YOUR OBJECTIVE
Beneath this line are entries. Copy the range from the line with "right knee: (97, 288)" to the line with "right elbow: (15, 106)", ends included, exactly; leave pictures out.

INPUT DATA
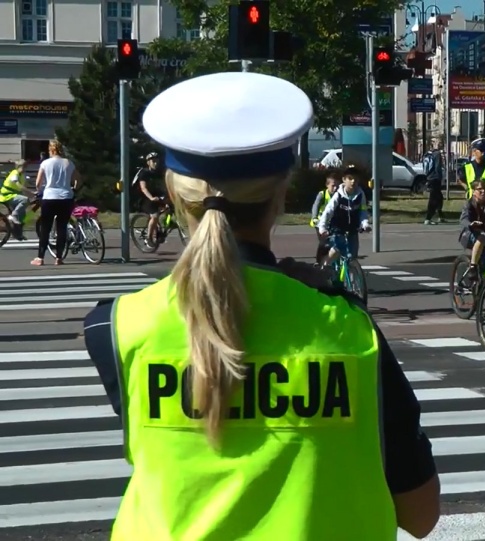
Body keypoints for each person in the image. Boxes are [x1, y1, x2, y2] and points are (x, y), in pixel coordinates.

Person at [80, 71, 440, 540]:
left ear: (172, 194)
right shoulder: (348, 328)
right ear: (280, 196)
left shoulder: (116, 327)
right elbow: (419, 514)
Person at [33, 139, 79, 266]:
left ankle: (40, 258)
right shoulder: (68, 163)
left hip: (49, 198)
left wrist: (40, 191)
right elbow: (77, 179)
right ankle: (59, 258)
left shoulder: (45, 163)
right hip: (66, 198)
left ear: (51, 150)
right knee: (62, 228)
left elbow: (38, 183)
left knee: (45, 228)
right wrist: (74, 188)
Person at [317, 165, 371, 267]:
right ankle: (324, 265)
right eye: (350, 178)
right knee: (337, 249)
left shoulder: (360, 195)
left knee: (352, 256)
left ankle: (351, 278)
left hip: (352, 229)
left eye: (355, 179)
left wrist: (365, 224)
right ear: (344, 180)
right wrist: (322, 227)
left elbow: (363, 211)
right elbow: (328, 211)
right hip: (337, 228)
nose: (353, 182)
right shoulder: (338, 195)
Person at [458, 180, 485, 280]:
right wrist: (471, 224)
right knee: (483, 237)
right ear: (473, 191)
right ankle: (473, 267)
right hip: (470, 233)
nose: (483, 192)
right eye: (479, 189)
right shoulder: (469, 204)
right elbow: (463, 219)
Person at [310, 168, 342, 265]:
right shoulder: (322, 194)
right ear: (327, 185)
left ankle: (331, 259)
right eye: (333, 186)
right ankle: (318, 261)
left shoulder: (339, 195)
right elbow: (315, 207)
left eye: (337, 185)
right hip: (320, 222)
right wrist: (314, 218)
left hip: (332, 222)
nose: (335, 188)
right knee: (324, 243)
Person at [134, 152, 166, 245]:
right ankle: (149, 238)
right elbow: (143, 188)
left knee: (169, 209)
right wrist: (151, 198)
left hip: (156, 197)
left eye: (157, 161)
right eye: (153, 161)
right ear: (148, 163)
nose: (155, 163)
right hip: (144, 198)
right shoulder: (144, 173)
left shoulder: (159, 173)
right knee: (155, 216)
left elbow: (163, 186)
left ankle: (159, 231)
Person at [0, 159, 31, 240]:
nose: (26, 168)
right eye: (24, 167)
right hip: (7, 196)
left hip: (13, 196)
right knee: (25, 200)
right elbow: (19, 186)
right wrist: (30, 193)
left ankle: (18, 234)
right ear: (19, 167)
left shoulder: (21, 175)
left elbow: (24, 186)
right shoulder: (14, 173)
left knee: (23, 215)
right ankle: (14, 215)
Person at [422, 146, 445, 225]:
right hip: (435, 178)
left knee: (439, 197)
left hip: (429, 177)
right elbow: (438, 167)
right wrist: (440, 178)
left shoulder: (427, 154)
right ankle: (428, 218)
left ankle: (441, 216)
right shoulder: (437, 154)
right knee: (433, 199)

==

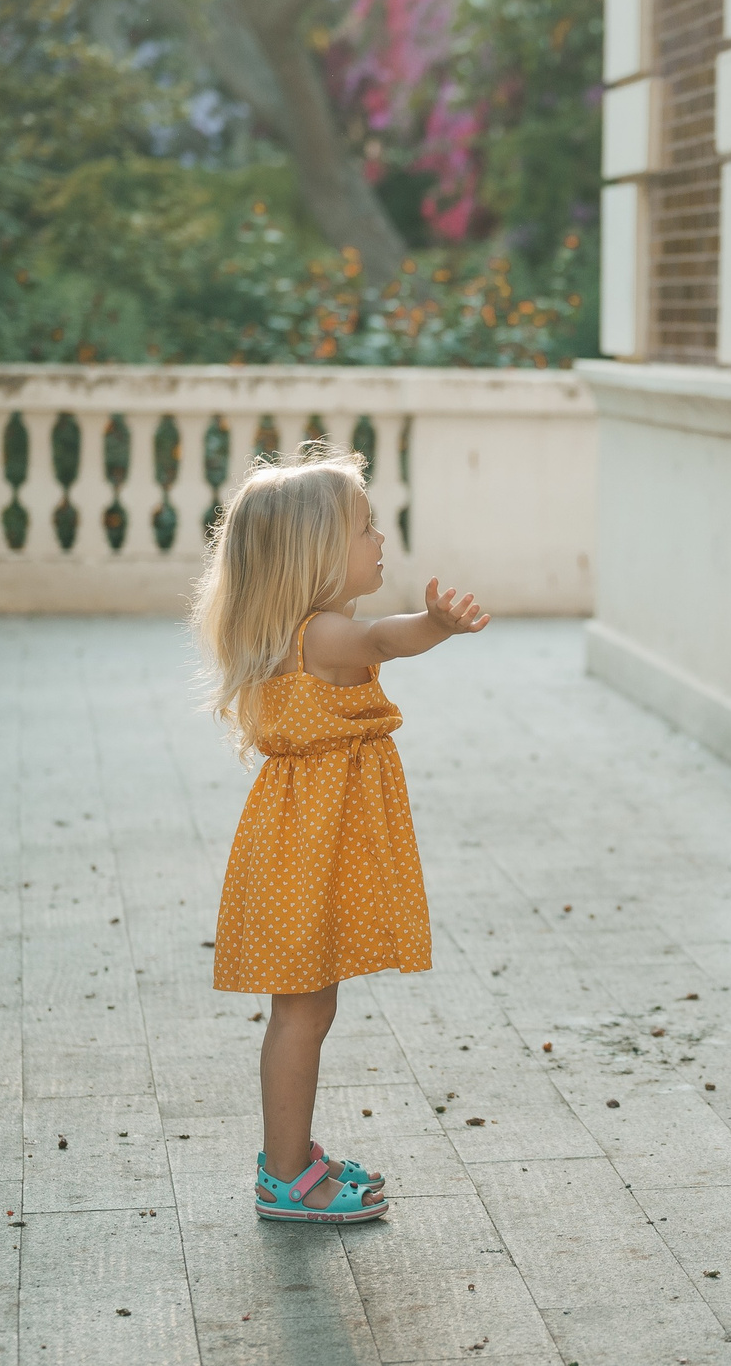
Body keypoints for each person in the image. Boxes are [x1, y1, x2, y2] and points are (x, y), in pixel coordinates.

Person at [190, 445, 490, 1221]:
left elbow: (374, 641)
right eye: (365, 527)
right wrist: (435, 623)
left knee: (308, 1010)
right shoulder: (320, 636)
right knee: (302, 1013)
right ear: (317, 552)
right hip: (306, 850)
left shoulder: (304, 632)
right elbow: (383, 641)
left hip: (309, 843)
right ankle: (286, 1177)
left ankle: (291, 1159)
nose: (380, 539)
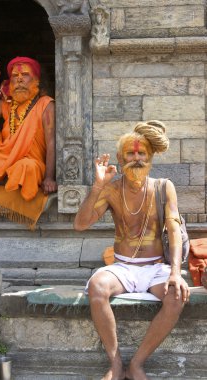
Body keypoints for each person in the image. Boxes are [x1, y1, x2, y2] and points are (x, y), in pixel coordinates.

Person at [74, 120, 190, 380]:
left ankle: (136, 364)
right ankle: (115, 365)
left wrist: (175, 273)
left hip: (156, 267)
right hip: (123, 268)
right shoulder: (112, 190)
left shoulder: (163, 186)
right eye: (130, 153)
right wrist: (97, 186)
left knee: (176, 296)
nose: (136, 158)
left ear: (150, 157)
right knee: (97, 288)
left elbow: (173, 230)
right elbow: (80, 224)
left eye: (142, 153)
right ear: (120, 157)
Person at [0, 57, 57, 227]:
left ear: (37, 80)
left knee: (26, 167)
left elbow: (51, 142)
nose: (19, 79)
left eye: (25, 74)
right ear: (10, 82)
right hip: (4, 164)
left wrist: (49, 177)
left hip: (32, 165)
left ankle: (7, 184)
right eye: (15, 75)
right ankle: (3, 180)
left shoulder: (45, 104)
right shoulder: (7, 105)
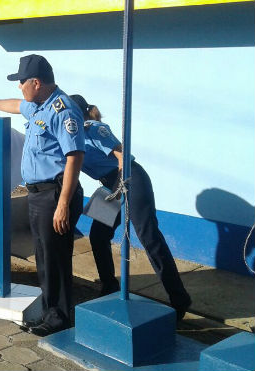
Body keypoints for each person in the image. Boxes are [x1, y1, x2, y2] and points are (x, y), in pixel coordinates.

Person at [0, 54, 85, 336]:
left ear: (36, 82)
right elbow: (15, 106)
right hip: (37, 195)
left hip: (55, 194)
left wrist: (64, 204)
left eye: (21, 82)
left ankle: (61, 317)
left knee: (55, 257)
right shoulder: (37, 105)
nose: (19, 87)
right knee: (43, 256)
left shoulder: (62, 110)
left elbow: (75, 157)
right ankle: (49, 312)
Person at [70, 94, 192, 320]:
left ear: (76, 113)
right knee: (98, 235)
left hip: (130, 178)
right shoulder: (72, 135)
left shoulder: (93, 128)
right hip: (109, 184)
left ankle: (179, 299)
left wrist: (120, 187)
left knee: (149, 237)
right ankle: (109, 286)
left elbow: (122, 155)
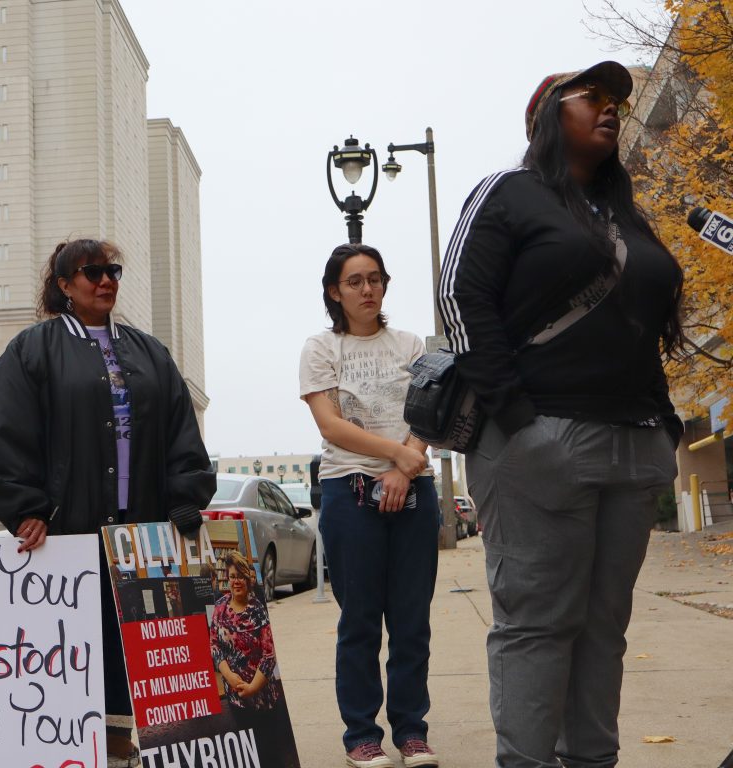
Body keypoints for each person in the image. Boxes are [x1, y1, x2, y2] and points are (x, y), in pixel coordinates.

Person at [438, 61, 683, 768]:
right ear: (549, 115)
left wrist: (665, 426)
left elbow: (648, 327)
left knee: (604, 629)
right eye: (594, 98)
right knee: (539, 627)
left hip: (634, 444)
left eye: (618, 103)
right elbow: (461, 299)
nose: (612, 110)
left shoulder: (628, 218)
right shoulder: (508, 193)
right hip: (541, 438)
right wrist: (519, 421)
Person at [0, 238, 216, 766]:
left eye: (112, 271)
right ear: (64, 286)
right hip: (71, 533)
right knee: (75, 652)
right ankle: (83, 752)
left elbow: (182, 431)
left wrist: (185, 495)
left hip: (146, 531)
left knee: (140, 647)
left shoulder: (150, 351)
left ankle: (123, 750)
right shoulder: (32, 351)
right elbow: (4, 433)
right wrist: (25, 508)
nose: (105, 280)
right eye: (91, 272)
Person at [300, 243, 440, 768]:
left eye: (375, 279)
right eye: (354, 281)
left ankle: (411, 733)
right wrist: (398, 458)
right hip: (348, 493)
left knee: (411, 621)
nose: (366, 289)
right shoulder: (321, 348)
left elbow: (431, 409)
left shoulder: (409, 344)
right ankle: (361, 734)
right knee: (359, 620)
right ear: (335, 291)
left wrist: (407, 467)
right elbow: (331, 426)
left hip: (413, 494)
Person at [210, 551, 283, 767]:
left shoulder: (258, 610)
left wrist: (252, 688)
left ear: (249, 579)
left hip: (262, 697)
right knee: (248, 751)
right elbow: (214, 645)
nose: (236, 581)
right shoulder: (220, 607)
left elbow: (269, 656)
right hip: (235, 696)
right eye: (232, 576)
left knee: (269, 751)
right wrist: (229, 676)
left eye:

EXERCISE RESPONSE
right knee: (97, 288)
left elbow: (173, 230)
right elbow: (80, 224)
left eye: (142, 153)
right ear: (120, 157)
Person at [0, 57, 57, 227]:
left ear: (37, 80)
left knee: (26, 167)
left elbow: (51, 142)
nose: (19, 79)
left eye: (25, 74)
right ear: (10, 82)
right hip: (4, 164)
left wrist: (49, 177)
left hip: (32, 165)
left ankle: (7, 184)
right eye: (15, 75)
right ankle: (3, 180)
left shoulder: (45, 104)
right shoulder: (7, 105)
Body keypoints for each person in the image. Boxes are [x1, y1, x2, y2] and points are (x, y), in pixel coordinates.

Person at [0, 54, 85, 336]:
left ear: (36, 82)
right elbow: (15, 106)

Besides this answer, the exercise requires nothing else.